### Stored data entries
━━━━━━
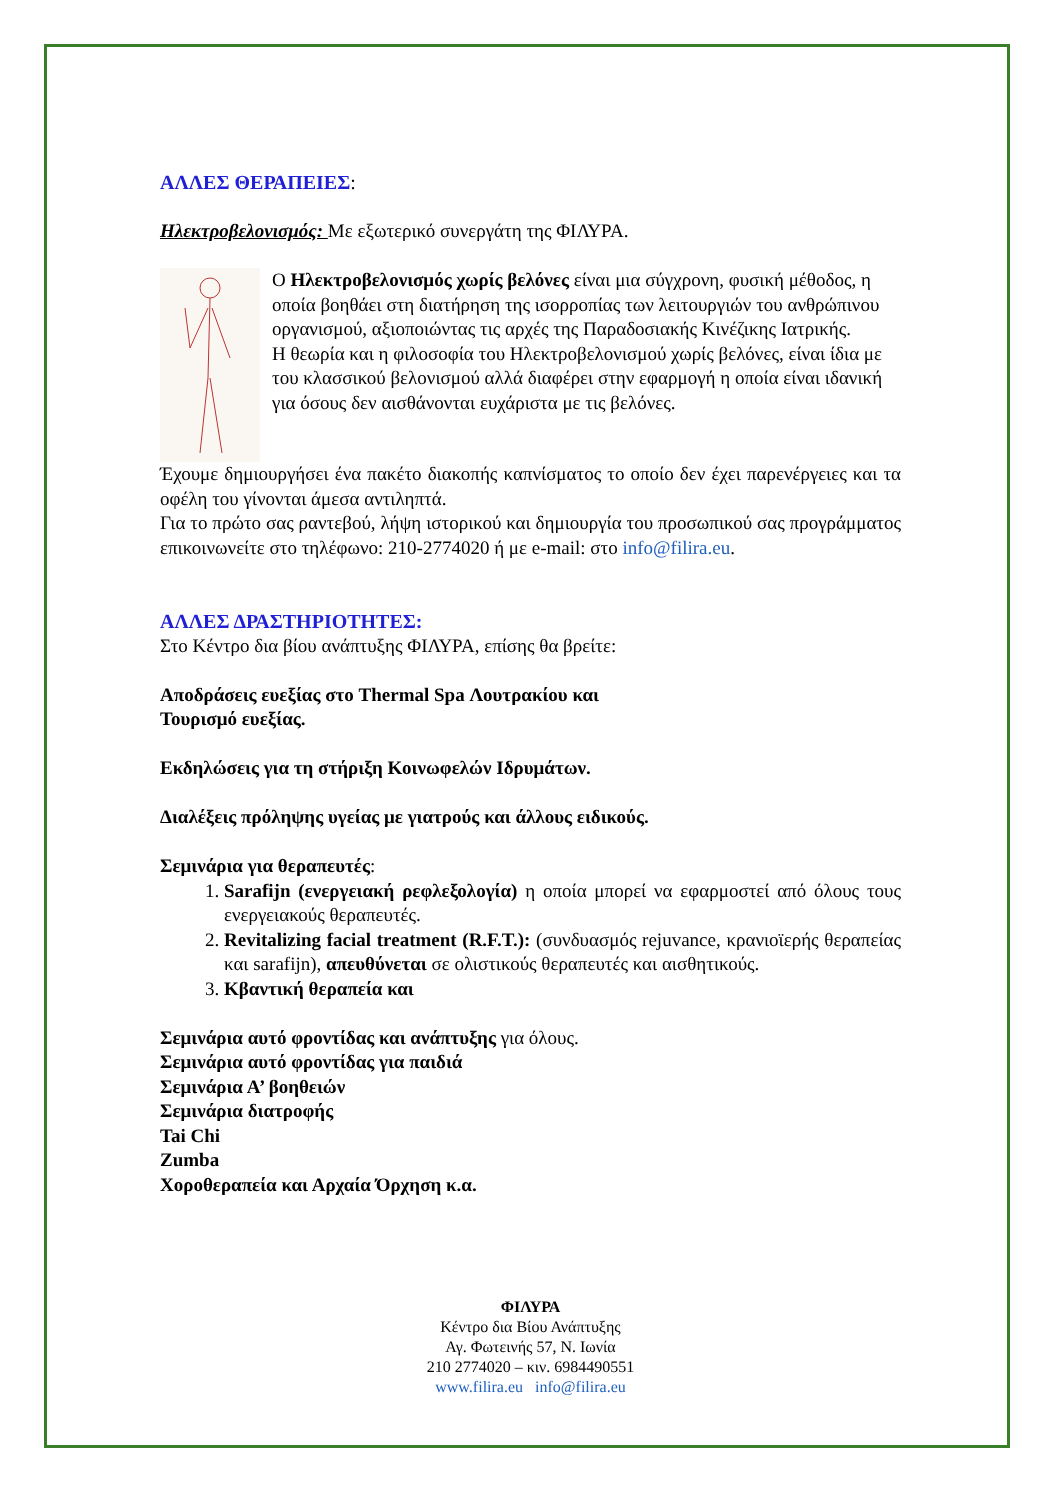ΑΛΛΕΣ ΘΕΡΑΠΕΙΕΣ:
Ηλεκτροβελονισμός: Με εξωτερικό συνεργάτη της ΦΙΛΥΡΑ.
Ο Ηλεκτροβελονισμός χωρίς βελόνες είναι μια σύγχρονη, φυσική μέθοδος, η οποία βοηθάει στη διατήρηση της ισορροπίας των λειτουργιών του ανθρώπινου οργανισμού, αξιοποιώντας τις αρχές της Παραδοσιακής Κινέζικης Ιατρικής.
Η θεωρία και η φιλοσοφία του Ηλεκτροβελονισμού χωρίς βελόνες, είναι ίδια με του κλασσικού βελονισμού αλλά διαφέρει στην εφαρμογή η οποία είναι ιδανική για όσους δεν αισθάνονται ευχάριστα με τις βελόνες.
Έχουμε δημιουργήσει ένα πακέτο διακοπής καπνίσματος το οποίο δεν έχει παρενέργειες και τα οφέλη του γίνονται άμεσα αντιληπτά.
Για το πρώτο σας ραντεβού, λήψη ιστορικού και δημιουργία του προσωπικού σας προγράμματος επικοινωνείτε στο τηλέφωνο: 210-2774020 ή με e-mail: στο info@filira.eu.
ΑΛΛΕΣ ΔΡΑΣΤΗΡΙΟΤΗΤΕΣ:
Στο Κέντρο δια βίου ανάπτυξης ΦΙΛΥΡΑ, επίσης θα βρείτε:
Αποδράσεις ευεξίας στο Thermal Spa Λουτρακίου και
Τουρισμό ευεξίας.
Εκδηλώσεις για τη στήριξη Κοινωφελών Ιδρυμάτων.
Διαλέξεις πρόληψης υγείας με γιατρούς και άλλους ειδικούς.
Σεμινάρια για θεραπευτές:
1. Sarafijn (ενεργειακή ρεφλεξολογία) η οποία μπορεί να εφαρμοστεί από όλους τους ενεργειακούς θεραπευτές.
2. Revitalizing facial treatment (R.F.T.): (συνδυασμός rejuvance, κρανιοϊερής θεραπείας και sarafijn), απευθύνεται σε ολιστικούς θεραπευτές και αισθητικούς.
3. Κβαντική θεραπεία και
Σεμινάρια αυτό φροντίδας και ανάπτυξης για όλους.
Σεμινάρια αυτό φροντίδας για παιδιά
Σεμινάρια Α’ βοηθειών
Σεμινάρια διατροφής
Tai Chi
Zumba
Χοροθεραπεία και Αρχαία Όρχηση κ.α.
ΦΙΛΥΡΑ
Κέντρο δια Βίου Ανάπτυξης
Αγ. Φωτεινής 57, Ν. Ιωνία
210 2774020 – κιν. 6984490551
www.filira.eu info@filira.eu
━━━━━━
### What needs to be done
If a line in the records contains the word "Ηλεκτροβελονισμός", copy it out.

### Answer below
Ηλεκτροβελονισμός: Με εξωτερικό συνεργάτη της ΦΙΛΥΡΑ.
Ο Ηλεκτροβελονισμός χωρίς βελόνες είναι μια σύγχρονη, φυσική μέθοδος, η οποία βοηθάει στη διατήρηση της ισορροπίας των λειτουργιών του ανθρώπινου οργανισμού, αξιοποιώντας τις αρχές της Παραδοσιακής Κινέζικης Ιατρικής.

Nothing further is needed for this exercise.